*** Block opens ***
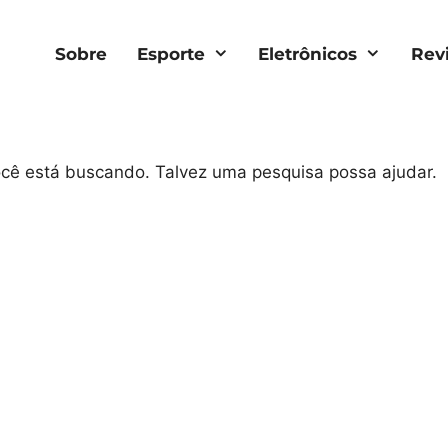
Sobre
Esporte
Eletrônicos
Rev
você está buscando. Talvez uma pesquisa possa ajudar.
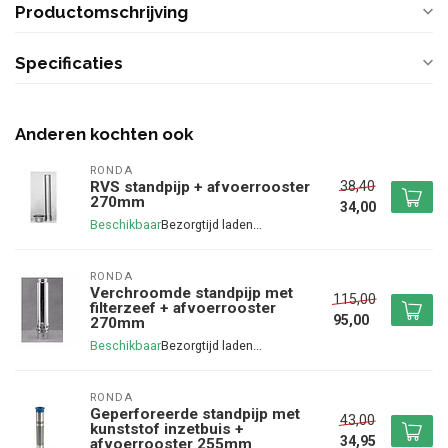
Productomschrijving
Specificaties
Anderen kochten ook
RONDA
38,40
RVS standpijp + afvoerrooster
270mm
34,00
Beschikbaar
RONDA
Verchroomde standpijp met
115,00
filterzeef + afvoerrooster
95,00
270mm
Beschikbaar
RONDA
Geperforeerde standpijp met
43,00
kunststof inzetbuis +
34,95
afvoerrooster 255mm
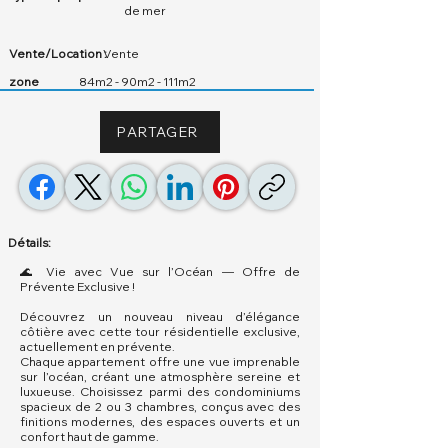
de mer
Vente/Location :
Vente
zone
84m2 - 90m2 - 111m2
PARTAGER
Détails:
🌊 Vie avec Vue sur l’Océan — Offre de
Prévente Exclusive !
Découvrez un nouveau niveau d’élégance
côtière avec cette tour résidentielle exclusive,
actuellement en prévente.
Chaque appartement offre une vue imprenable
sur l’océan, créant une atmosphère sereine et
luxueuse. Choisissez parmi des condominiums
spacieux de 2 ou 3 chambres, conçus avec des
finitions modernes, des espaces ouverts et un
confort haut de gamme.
*** Block closes ***
*** Block opens ***
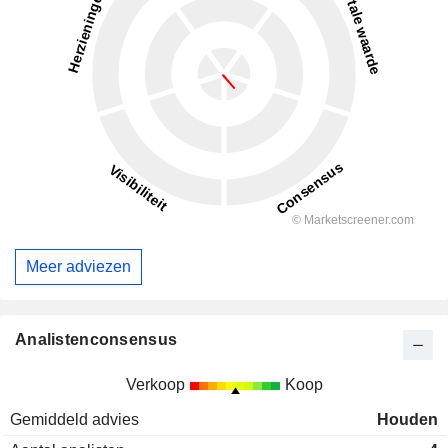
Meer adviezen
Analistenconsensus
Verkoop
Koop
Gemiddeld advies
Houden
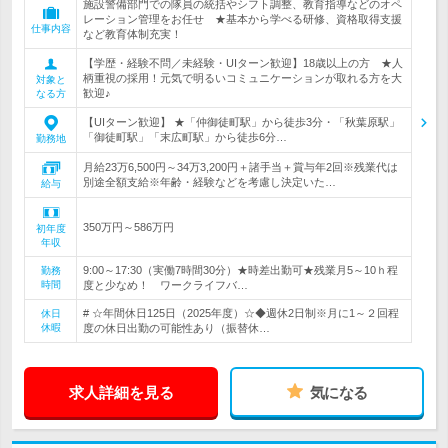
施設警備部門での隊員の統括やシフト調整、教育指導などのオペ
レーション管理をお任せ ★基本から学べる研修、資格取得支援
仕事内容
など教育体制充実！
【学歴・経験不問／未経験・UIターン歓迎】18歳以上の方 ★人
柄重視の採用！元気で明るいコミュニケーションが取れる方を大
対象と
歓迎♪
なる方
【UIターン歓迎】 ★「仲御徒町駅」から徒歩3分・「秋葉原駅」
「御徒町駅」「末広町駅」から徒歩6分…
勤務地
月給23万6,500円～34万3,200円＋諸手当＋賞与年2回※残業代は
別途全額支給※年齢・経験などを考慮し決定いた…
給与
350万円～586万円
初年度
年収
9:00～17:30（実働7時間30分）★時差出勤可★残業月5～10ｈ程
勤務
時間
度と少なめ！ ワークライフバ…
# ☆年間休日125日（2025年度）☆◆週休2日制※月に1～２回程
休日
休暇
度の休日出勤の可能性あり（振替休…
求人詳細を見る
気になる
*** Block closes ***
What needs to be done =>
Please copy out the records word for word, starting at the line that contains "施設警備部門での隊員の統括やシフト調整、教育指導などのオペ" and stopping after the line that contains "9:00～17:30（実働7時間30分）★時差出勤可★残業月5～10ｈ程".

Exercise output =>
施設警備部門での隊員の統括やシフト調整、教育指導などのオペ
レーション管理をお任せ ★基本から学べる研修、資格取得支援
仕事内容
など教育体制充実！
【学歴・経験不問／未経験・UIターン歓迎】18歳以上の方 ★人
柄重視の採用！元気で明るいコミュニケーションが取れる方を大
対象と
歓迎♪
なる方
【UIターン歓迎】 ★「仲御徒町駅」から徒歩3分・「秋葉原駅」
「御徒町駅」「末広町駅」から徒歩6分…
勤務地
月給23万6,500円～34万3,200円＋諸手当＋賞与年2回※残業代は
別途全額支給※年齢・経験などを考慮し決定いた…
給与
350万円～586万円
初年度
年収
9:00～17:30（実働7時間30分）★時差出勤可★残業月5～10ｈ程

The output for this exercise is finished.